[About this exercise] Looking through the entries, count each line where the string "across" occurs, and write only the total.

[Data section]
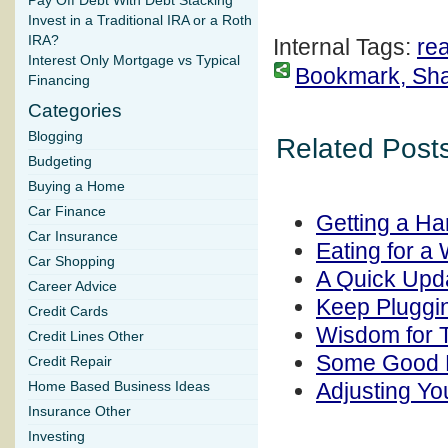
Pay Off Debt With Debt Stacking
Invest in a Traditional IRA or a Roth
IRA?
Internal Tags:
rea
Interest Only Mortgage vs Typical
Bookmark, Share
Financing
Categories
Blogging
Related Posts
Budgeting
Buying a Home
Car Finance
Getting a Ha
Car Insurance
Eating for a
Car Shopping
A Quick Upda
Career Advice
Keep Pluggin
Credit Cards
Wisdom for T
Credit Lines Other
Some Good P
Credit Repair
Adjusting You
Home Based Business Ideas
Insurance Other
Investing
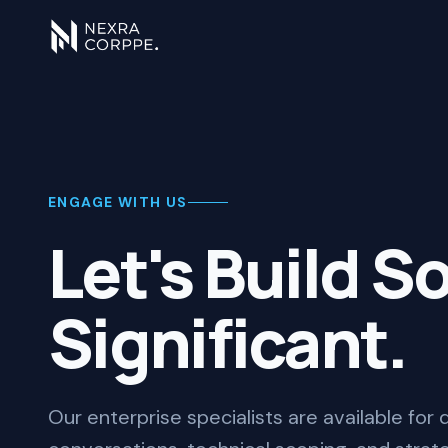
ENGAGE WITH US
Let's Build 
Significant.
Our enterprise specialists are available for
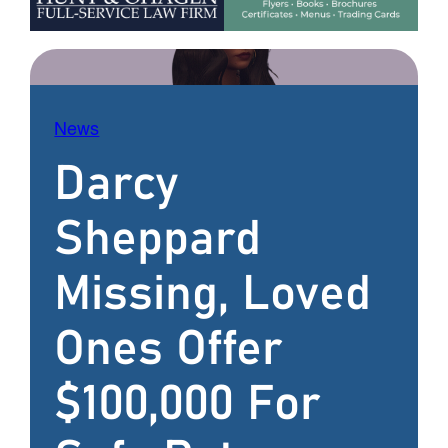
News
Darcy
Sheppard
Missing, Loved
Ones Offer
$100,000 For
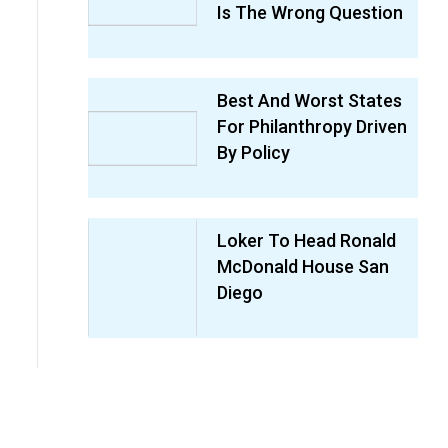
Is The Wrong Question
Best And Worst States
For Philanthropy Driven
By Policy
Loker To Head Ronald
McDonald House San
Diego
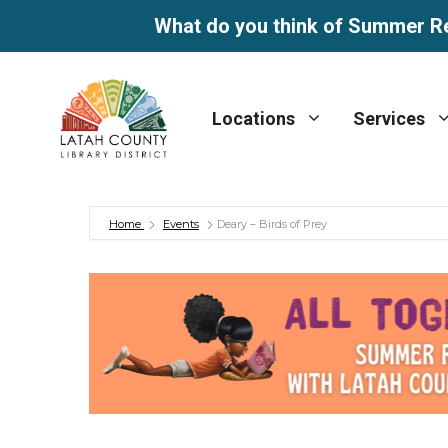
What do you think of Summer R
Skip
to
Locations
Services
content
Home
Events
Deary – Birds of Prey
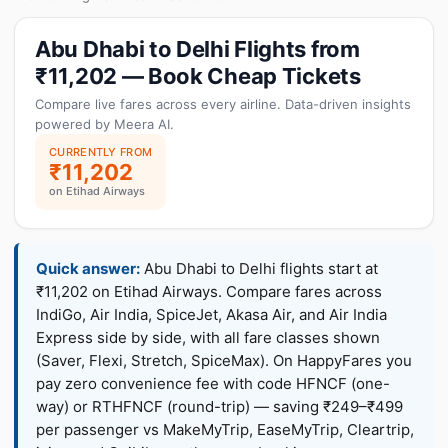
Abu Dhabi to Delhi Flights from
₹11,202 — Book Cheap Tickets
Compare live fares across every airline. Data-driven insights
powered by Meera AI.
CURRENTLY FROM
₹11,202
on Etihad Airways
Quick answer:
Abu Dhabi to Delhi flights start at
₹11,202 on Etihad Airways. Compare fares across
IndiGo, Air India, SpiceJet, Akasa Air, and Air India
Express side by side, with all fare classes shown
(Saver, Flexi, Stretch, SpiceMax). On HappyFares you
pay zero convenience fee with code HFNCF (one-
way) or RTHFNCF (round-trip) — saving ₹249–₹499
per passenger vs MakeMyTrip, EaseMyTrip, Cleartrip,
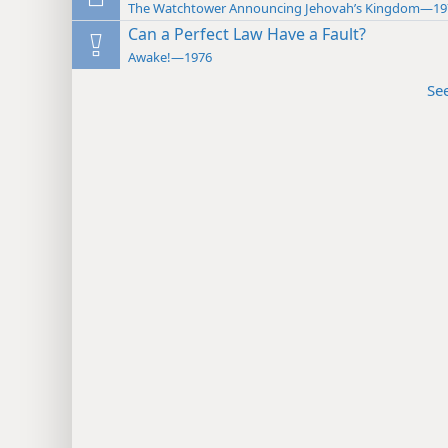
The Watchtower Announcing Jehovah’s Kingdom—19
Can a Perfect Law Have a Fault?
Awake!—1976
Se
--
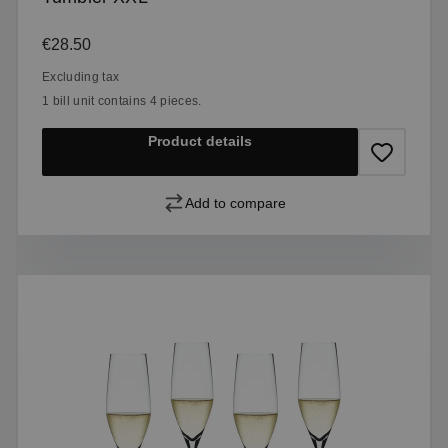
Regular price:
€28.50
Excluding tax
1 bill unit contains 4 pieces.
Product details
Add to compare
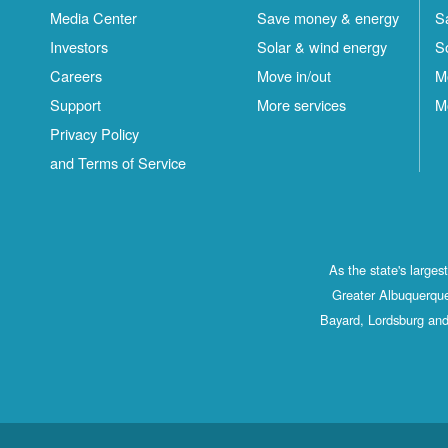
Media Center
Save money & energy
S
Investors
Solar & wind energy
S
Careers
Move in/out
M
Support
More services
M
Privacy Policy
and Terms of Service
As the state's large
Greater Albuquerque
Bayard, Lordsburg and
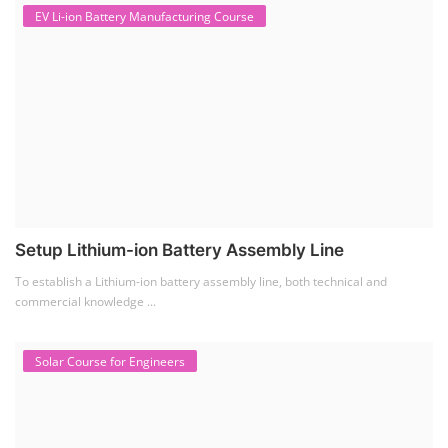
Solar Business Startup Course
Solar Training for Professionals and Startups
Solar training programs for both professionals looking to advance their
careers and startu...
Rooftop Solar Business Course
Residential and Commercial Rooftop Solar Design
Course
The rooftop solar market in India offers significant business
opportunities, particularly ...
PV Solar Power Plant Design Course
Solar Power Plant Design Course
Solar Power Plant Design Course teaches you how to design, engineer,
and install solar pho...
...
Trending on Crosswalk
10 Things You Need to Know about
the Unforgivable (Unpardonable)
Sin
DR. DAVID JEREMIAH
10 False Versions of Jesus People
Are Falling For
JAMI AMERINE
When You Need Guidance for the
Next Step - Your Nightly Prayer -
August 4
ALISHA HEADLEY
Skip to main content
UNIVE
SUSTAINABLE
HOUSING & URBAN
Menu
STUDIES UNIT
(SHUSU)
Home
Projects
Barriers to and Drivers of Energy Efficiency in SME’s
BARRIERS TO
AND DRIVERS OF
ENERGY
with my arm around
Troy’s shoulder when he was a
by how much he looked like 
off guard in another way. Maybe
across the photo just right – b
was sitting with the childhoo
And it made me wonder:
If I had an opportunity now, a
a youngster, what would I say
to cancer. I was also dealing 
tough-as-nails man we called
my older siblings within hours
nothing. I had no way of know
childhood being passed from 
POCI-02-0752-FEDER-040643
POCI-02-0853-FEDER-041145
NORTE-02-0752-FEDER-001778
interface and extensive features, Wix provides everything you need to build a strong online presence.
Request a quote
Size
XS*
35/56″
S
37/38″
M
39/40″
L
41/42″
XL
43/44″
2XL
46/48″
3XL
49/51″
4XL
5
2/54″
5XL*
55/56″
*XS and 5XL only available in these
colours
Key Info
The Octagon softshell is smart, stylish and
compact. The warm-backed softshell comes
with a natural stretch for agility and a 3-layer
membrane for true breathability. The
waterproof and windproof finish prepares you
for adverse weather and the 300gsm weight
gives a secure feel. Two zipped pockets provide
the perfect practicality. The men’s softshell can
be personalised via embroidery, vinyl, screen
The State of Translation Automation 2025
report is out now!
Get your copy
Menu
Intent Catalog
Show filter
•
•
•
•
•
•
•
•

[Written response] 3